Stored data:
=== Section Start ===

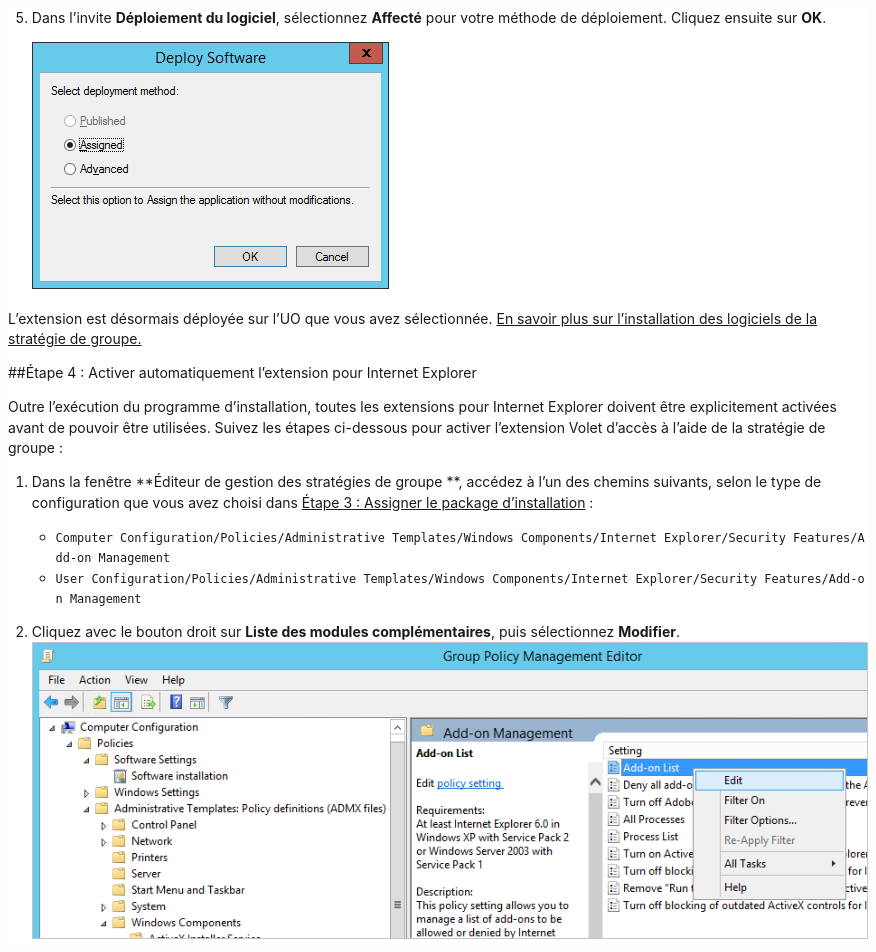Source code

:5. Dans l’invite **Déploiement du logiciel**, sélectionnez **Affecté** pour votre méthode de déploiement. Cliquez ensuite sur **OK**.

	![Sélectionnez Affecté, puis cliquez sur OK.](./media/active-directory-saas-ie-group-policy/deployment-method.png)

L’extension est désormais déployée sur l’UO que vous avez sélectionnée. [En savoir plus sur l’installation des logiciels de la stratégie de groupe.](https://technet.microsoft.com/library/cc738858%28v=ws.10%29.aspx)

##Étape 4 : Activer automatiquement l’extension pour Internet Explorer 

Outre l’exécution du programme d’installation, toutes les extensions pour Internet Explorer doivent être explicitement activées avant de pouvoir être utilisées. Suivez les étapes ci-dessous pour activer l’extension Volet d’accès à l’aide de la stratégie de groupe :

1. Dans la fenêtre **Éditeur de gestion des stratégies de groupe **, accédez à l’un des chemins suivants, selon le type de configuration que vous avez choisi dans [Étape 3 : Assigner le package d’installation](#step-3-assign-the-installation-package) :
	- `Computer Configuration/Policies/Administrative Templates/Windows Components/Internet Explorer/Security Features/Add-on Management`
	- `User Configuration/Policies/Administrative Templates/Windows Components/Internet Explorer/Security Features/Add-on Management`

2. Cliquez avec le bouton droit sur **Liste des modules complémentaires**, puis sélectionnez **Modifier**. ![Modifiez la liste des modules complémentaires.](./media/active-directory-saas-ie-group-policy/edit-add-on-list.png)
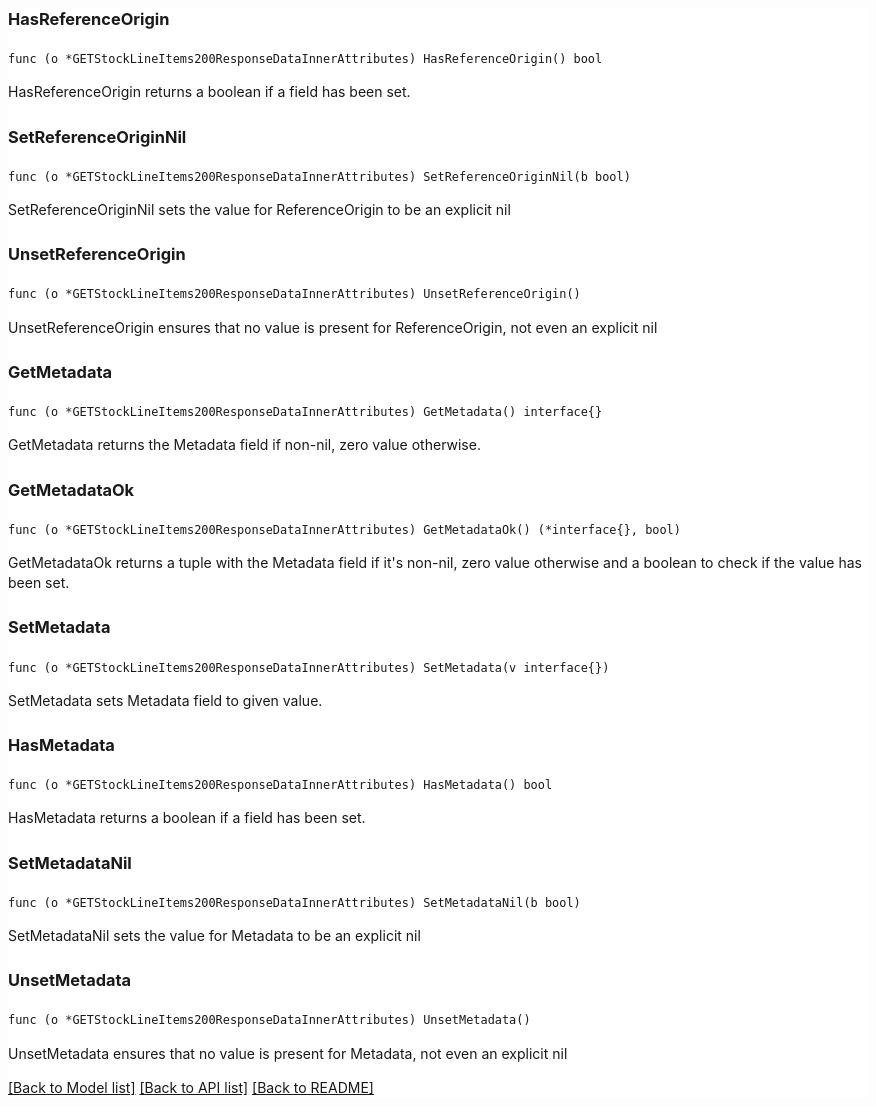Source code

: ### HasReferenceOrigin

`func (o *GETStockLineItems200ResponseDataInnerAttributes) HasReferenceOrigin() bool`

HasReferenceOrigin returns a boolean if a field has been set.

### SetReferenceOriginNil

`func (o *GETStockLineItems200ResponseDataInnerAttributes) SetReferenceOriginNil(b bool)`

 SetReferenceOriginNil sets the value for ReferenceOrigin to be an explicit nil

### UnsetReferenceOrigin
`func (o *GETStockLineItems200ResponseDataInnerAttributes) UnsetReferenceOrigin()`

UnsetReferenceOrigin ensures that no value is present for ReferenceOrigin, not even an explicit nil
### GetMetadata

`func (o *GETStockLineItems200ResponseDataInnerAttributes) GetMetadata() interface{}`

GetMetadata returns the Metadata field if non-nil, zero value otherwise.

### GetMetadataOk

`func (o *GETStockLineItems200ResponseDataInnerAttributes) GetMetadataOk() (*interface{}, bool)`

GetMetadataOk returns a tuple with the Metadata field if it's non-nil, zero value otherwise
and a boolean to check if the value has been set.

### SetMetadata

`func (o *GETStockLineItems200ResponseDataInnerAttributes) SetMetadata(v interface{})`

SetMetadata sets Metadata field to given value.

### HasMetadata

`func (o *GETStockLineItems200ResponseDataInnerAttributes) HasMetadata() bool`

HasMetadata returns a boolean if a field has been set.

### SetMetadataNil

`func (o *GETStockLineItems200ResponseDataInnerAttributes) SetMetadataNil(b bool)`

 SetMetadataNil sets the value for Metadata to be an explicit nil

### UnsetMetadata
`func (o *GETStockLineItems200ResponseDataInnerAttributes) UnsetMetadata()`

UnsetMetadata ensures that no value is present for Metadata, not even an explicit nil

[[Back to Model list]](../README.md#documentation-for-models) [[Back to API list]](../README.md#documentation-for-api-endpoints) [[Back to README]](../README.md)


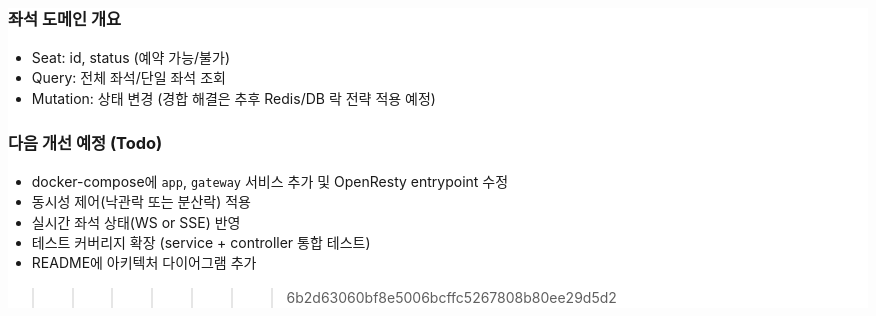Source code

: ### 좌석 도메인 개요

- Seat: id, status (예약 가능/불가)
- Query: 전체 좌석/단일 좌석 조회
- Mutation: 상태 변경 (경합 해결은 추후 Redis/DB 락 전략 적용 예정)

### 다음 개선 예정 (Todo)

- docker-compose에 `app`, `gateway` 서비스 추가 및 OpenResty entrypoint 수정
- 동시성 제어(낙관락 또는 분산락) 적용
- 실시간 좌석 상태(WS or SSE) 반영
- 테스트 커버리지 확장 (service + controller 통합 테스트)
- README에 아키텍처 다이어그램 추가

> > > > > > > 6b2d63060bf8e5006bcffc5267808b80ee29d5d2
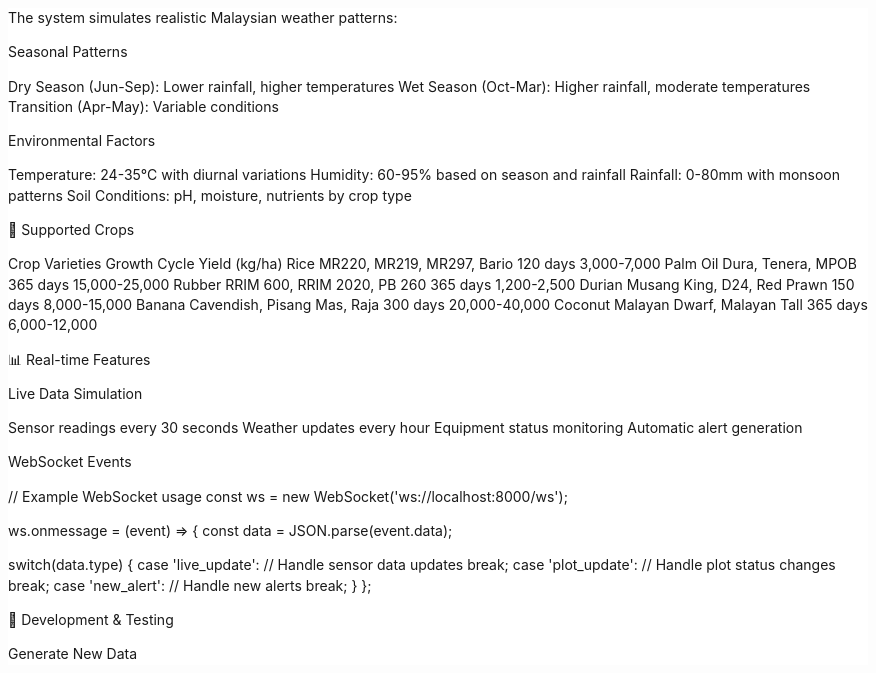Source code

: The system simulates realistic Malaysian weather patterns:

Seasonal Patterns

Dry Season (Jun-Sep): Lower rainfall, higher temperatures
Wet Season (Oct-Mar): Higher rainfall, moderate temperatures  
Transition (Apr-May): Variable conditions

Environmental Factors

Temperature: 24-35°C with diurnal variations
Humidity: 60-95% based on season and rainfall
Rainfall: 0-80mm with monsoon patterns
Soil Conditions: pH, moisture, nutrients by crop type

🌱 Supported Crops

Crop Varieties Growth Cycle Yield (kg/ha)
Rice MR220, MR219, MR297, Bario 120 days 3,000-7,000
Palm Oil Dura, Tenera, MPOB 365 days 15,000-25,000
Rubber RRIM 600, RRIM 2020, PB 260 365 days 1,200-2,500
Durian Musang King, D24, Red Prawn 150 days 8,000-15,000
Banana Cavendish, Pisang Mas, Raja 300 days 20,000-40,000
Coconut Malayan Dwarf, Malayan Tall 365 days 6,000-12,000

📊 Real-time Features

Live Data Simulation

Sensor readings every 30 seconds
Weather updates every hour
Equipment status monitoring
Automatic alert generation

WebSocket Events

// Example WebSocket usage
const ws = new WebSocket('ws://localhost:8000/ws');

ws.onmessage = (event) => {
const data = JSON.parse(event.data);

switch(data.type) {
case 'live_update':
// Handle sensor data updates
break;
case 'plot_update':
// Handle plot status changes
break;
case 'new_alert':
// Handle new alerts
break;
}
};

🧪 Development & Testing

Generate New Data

=== Section End ===

[Activity] Please switch "Cavendish" to "Lakatan" throughout the rows above, changing nothing else, and give the rows back without the pictures.

[Output for this task]
Source code

:5. Dans l’invite **Déploiement du logiciel**, sélectionnez **Affecté** pour votre méthode de déploiement. Cliquez ensuite sur **OK**.

	![Sélectionnez Affecté, puis cliquez sur OK.](./media/active-directory-saas-ie-group-policy/deployment-method.png)

L’extension est désormais déployée sur l’UO que vous avez sélectionnée. [En savoir plus sur l’installation des logiciels de la stratégie de groupe.](https://technet.microsoft.com/library/cc738858%28v=ws.10%29.aspx)

##Étape 4 : Activer automatiquement l’extension pour Internet Explorer 

Outre l’exécution du programme d’installation, toutes les extensions pour Internet Explorer doivent être explicitement activées avant de pouvoir être utilisées. Suivez les étapes ci-dessous pour activer l’extension Volet d’accès à l’aide de la stratégie de groupe :

1. Dans la fenêtre **Éditeur de gestion des stratégies de groupe **, accédez à l’un des chemins suivants, selon le type de configuration que vous avez choisi dans [Étape 3 : Assigner le package d’installation](#step-3-assign-the-installation-package) :
	- `Computer Configuration/Policies/Administrative Templates/Windows Components/Internet Explorer/Security Features/Add-on Management`
	- `User Configuration/Policies/Administrative Templates/Windows Components/Internet Explorer/Security Features/Add-on Management`

2. Cliquez avec le bouton droit sur **Liste des modules complémentaires**, puis sélectionnez **Modifier**. ![Modifiez la liste des modules complémentaires.](./media/active-directory-saas-ie-group-policy/edit-add-on-list.png)
Source code

: ### HasReferenceOrigin

`func (o *GETStockLineItems200ResponseDataInnerAttributes) HasReferenceOrigin() bool`

HasReferenceOrigin returns a boolean if a field has been set.

### SetReferenceOriginNil

`func (o *GETStockLineItems200ResponseDataInnerAttributes) SetReferenceOriginNil(b bool)`

 SetReferenceOriginNil sets the value for ReferenceOrigin to be an explicit nil

### UnsetReferenceOrigin
`func (o *GETStockLineItems200ResponseDataInnerAttributes) UnsetReferenceOrigin()`

UnsetReferenceOrigin ensures that no value is present for ReferenceOrigin, not even an explicit nil
### GetMetadata

`func (o *GETStockLineItems200ResponseDataInnerAttributes) GetMetadata() interface{}`

GetMetadata returns the Metadata field if non-nil, zero value otherwise.

### GetMetadataOk

`func (o *GETStockLineItems200ResponseDataInnerAttributes) GetMetadataOk() (*interface{}, bool)`

GetMetadataOk returns a tuple with the Metadata field if it's non-nil, zero value otherwise
and a boolean to check if the value has been set.

### SetMetadata

`func (o *GETStockLineItems200ResponseDataInnerAttributes) SetMetadata(v interface{})`

SetMetadata sets Metadata field to given value.

### HasMetadata

`func (o *GETStockLineItems200ResponseDataInnerAttributes) HasMetadata() bool`

HasMetadata returns a boolean if a field has been set.

### SetMetadataNil

`func (o *GETStockLineItems200ResponseDataInnerAttributes) SetMetadataNil(b bool)`

 SetMetadataNil sets the value for Metadata to be an explicit nil

### UnsetMetadata
`func (o *GETStockLineItems200ResponseDataInnerAttributes) UnsetMetadata()`

UnsetMetadata ensures that no value is present for Metadata, not even an explicit nil

[[Back to Model list]](../README.md#documentation-for-models) [[Back to API list]](../README.md#documentation-for-api-endpoints) [[Back to README]](../README.md)


Source code

: ### 좌석 도메인 개요

- Seat: id, status (예약 가능/불가)
- Query: 전체 좌석/단일 좌석 조회
- Mutation: 상태 변경 (경합 해결은 추후 Redis/DB 락 전략 적용 예정)

### 다음 개선 예정 (Todo)

- docker-compose에 `app`, `gateway` 서비스 추가 및 OpenResty entrypoint 수정
- 동시성 제어(낙관락 또는 분산락) 적용
- 실시간 좌석 상태(WS or SSE) 반영
- 테스트 커버리지 확장 (service + controller 통합 테스트)
- README에 아키텍처 다이어그램 추가

> > > > > > > 6b2d63060bf8e5006bcffc5267808b80ee29d5d2
Source code

: The system simulates realistic Malaysian weather patterns:

Seasonal Patterns

Dry Season (Jun-Sep): Lower rainfall, higher temperatures
Wet Season (Oct-Mar): Higher rainfall, moderate temperatures  
Transition (Apr-May): Variable conditions

Environmental Factors

Temperature: 24-35°C with diurnal variations
Humidity: 60-95% based on season and rainfall
Rainfall: 0-80mm with monsoon patterns
Soil Conditions: pH, moisture, nutrients by crop type

🌱 Supported Crops

Crop Varieties Growth Cycle Yield (kg/ha)
Rice MR220, MR219, MR297, Bario 120 days 3,000-7,000
Palm Oil Dura, Tenera, MPOB 365 days 15,000-25,000
Rubber RRIM 600, RRIM 2020, PB 260 365 days 1,200-2,500
Durian Musang King, D24, Red Prawn 150 days 8,000-15,000
Banana Lakatan, Pisang Mas, Raja 300 days 20,000-40,000
Coconut Malayan Dwarf, Malayan Tall 365 days 6,000-12,000

📊 Real-time Features

Live Data Simulation

Sensor readings every 30 seconds
Weather updates every hour
Equipment status monitoring
Automatic alert generation

WebSocket Events

// Example WebSocket usage
const ws = new WebSocket('ws://localhost:8000/ws');

ws.onmessage = (event) => {
const data = JSON.parse(event.data);

switch(data.type) {
case 'live_update':
// Handle sensor data updates
break;
case 'plot_update':
// Handle plot status changes
break;
case 'new_alert':
// Handle new alerts
break;
}
};

🧪 Development & Testing

Generate New Data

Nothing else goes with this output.